Cette hausse se poursuivra au cours de la période allant de 2010 à 2021, alors que les dernières générations de baby-boomers atteindront elles aussi 55 ans. En 2021, près d'un actif sur quatre (environ 24%) pourrait avoir 55 ans ou plus selon trois des cinq scénarios, une proportion jamais observée dans le passé au Canada. Seuls les scénarios suggérant des taux d'activité constants à leur niveau de 2008 ou extrapolant les tendances à long terme (1990 à 2008) des taux d'activité conduisent à une hausse moins rapide de la proportion d'actifs âgés de 55 ans ou plus (21 % et 22 % respectivement en 2021), les taux d'activité projetés des personnes âgées de 50 ans ou plus étant plus faibles dans ces scénarios. L'absence de différences dans les résultats des scénarios A, C et D, qui diffèrent l'un de l'autre par leurs hypothèses de fécondité, d'immigration et de mortalité, montrent le faible effet que pourraient avoir d'éventuels changements démographiques sur le taux de participation, du moins à court terme. Héritage du passé démographique, notamment du baby-boom entre 1946 et 1965, le vieillissement de la population active, au même titre que celui de la population canadienne dans son ensemble, est inéluctable.

On projette que le ratio actifs-retraités diminuerait de moitié en 50 ans

Le ratio de l'ensemble des actifs par rapport aux inactifs de 65 ans et plus – essentiellement des retraités – est un indicateur pertinent à l'égard de plusieurs enjeux importants comme l'avenir des systèmes publics de retraite au Canada, en particulier pour ceux étant en totalité ou en partie basés sur le système des cotisations déterminées.

En 1981, on comptait environ six actifs pour chaque personne âgée de 65 ans ou plus inactive. Ce ratio avait déjà diminué à environ 4,6 en 2010. Selon tous les scénarios de projection, il serait inférieur à trois en 2031 (Figure 3.6), soit une division par deux sur une période de 50 ans. Ni une croissance démographique plus rapide, ni une hausse des taux d'activité ne permettraient d'éviter cette baisse significative au cours des deux prochaines décennies.

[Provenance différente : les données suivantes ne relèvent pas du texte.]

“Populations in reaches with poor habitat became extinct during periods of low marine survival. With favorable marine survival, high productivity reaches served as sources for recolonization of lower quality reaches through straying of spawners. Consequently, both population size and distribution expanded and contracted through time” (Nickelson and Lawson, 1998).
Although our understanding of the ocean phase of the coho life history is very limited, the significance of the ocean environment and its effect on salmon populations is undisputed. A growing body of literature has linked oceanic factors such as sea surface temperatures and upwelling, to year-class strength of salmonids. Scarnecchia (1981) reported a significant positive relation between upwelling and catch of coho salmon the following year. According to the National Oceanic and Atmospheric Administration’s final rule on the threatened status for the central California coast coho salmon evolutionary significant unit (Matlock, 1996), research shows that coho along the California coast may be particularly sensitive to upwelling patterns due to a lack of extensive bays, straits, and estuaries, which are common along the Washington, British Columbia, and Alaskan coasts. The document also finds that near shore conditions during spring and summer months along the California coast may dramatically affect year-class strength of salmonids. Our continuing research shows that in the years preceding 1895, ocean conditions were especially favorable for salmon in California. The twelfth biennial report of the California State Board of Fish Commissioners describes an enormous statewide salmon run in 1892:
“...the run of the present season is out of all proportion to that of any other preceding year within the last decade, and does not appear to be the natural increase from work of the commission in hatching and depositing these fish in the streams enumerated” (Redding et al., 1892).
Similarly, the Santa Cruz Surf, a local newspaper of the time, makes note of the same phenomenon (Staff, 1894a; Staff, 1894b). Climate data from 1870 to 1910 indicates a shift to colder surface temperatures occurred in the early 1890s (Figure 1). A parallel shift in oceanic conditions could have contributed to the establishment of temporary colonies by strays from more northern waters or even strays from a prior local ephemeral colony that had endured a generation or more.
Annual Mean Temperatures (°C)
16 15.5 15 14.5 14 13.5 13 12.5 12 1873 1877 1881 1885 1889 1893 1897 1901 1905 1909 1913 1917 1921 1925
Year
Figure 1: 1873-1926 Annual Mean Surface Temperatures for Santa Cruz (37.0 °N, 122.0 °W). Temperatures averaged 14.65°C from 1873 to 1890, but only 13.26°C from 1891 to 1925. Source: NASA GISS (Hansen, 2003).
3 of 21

Dans vingt ans, un actif sur trois serait né à l'étranger

Si une immigration soutenue dans les prochaines années ne pourrait ni empêcher le taux global d'activité de décroître, ni atténuer le vieillissement de la population active, elle présenterait toutefois l'avantage de contribuer significativement au maintien de la croissance de cette population tout en comblant certains besoins spécifiques en main-d'oeuvre. Elle contribuerait également à modifier la composition ethnoculturelle de la population active qui a déjà beaucoup changé depuis le début des années 1990.

La proportion d'actifs nés à l'étranger 17  a en effet augmenté depuis 1991, passant de 18,5% à 21,2% en 2006, dernières données disponibles à ce sujet. Si les niveaux d'immigration récemment observés devaient se poursuivre, cette proportion pourrait presque atteindre 33% en 2031 selon les scénarios C et E (Figure 3.7). Autrement dit, environ un Canadien actif sur trois pourrait être issu de l'immigration d'ici deux décennies.

Les scénarios de projection A et D conduisent à des hausses similaires dans l'avenir, notamment parce que les hypothèses d'immigration, qui sont basées sur les minima et maxima observés au cours des vingt dernières années, ne diffèrent pas suffisamment pour engendrer d'importantes différences. Sans apport annuel d'immigrants d'ici 2031, la proportion d'actifs nés à l'étranger diminuerait pour atteindre 17,4% en 2031. Il est enfin intéressant de noter que si les immigrants du Canada présentaient des taux d'activité équivalents à ceux des personnes nées au Canada, la proportion d'actifs nés à l'étranger en 2031 serait de 33,3%.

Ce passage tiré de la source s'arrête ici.